The ID3 algorithm uses "Information Gain" measure.

The C4.5 uses "Gain Ratio" measure which is Information Gain divided by SplitInfo, whereas SplitInfo is high for a split where records split evenly between different outcomes and low otherwise.

My question is:

How does this help to solve the problem that Information Gain is biased towards splits with many outcomes? I can't see the reason. SplitInfo doesn't even take into account the number of outcomes, just the distribution of records in the split.

It may very well be that there is a low number of outcomes (say 2), and the records are split evenly between those 2 outcomes. In that case, SplitInfo is high, Gain Ratio is low, and a split with few outcomes is less likely to be chosen by C4.5.

On the other hand, it may be that there is a low number of outcomes, but the distribution is far from even. In that case, SplitInfo is low, Gain Ratio is high, and a split with many outcomes is more likely to be chosen.

What am I missing?

**Contents**hide

#### Best Answer

SplitInfo doesn't even take into account the number of outcomes, just the distribution of records in the split.

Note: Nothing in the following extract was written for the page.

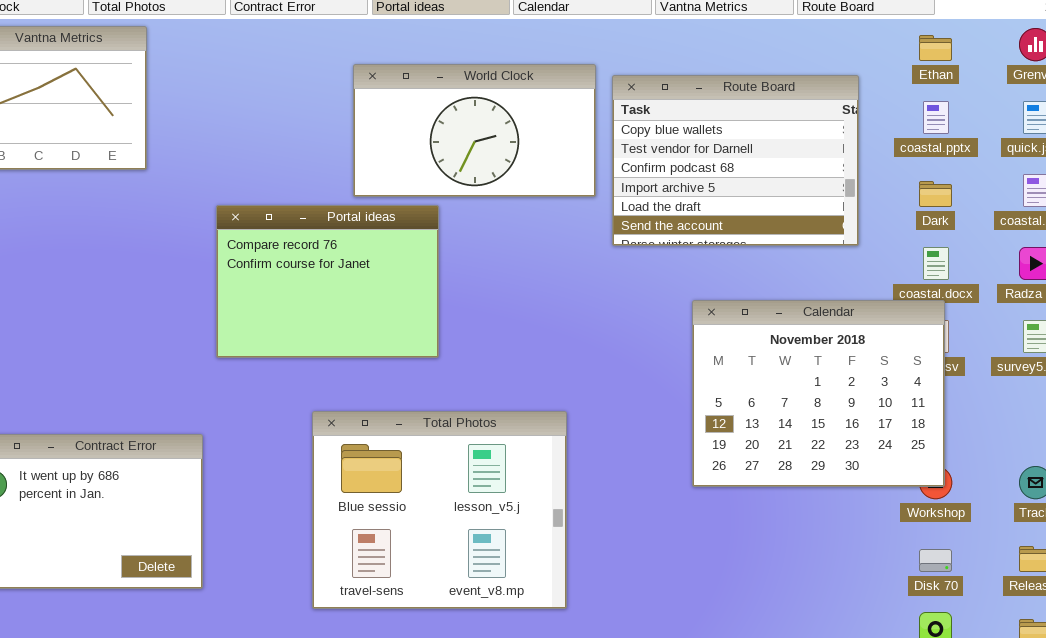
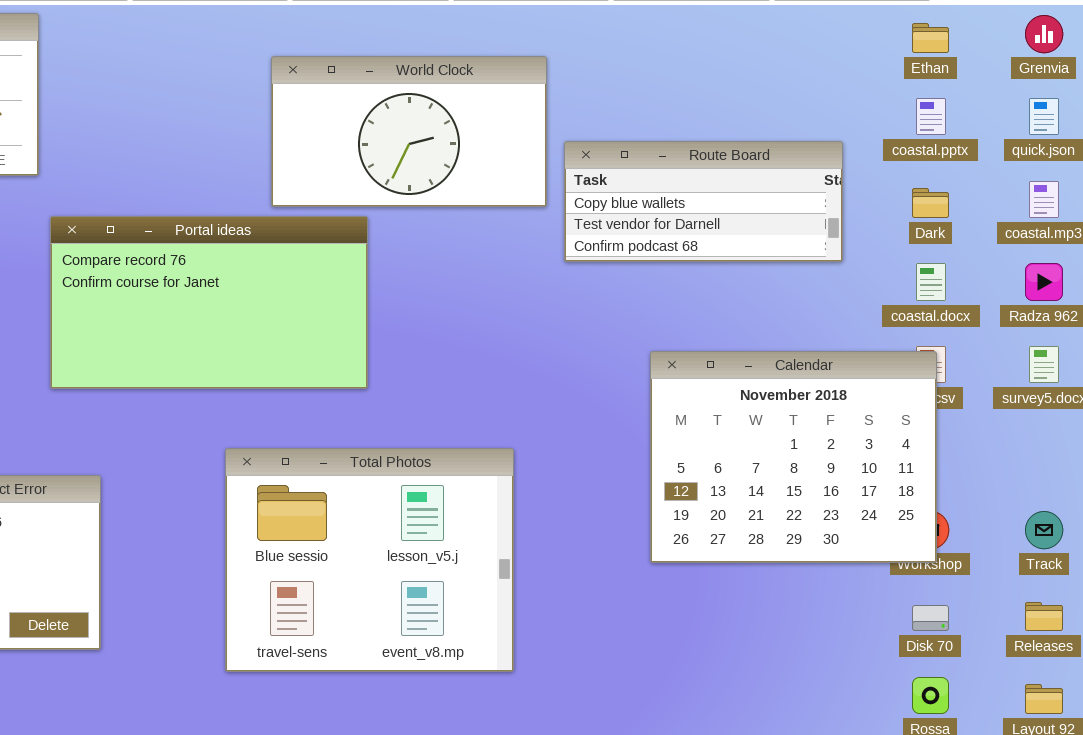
Route Board: [612,75,859,246] -> [564,141,843,262], resized
Portal ideas: [216,205,439,358] -> [50,216,368,389], resized
Calendar: [692,300,945,487] -> [650,351,937,563], moved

But it **does** take the number of outcomes into account. (Even if it is *also* dependent on distribution, as you noted). Your comparison is between two situations with the same ("low") number of outcomes, so it can't possibly illustrate how `SplitInfo`

changes with a changing number of outcomes.

Consider the following 3 situations, all with even distribution for simplicity of comparison:

10 possible outcomes with even distribution

`SplitInfo = -10*(1/10*log2(1/10)) = 3.32`

100 possible outcomes with even distribution

`SplitInfo = -100*(1/100*log2(1/100)) = 6.64`

1000 possible outcomes with even distribution

`SplitInfo = -1000*(1/1000*log2(1/1000)) = 9.97`

So if you have to choose between 3 possible splitting scenarios, using only `Information Gain`

as in ID3, the latter would be chosen. However, using `SplitInfo`

in the `GainRatio`

, it should be clear that as the number of choices goes **up**, the `SplitInfo`

will also go up, and the `GainRatio`

will go **down**.

All of that was explained with an assumption of evenly distributed splits. However, even with non-uniform distribution, the above will still hold true. `SplitInfo`

will get higher as number of possible outcomes gets higher. Yes, if we hold number of possible outcomes constant and vary outcome distribution, then `SplitInfo`

will have some variance… but so will `Information Gain`

.